- **WORKING DATA**:

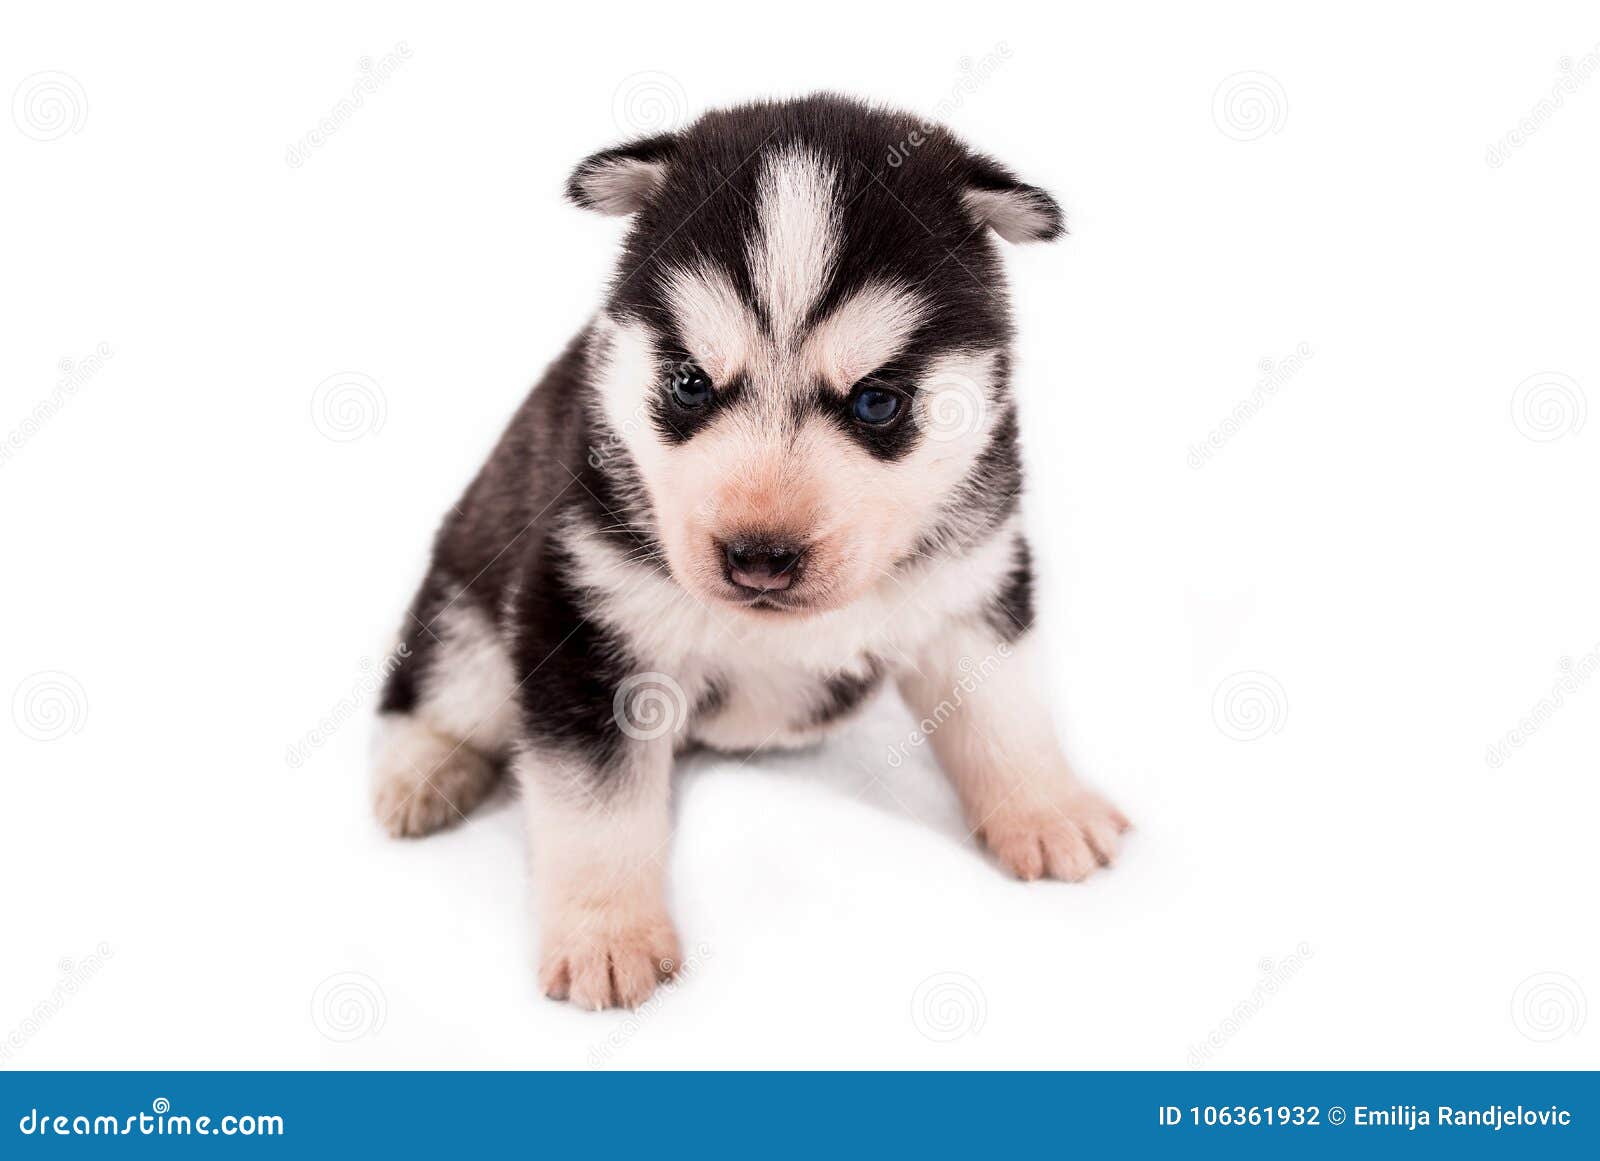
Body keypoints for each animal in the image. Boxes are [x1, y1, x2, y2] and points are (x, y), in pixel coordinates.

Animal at [371, 93, 1126, 1010]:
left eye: (878, 401)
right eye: (690, 383)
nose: (758, 555)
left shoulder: (969, 586)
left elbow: (1005, 712)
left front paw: (1046, 808)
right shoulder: (582, 615)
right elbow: (594, 805)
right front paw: (607, 933)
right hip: (473, 598)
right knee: (436, 688)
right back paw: (422, 771)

- **EXERCISE**:
An exact repeat of all the data is required, pictures excluded.

- **EXERCISE RESULT**:
Body keypoints for each animal in the image. Boxes are [x1, y1, x2, y2] and points are (x, y), in pixel coordinates.

Animal at [371, 93, 1126, 1010]:
left eye: (878, 401)
right eye: (690, 383)
nose: (758, 555)
left shoulder: (969, 586)
left elbow: (1005, 712)
left front paw: (1046, 808)
right shoulder: (582, 615)
right elbow: (594, 805)
right front paw: (607, 933)
right hip: (473, 598)
right knee: (436, 688)
right back paw: (422, 771)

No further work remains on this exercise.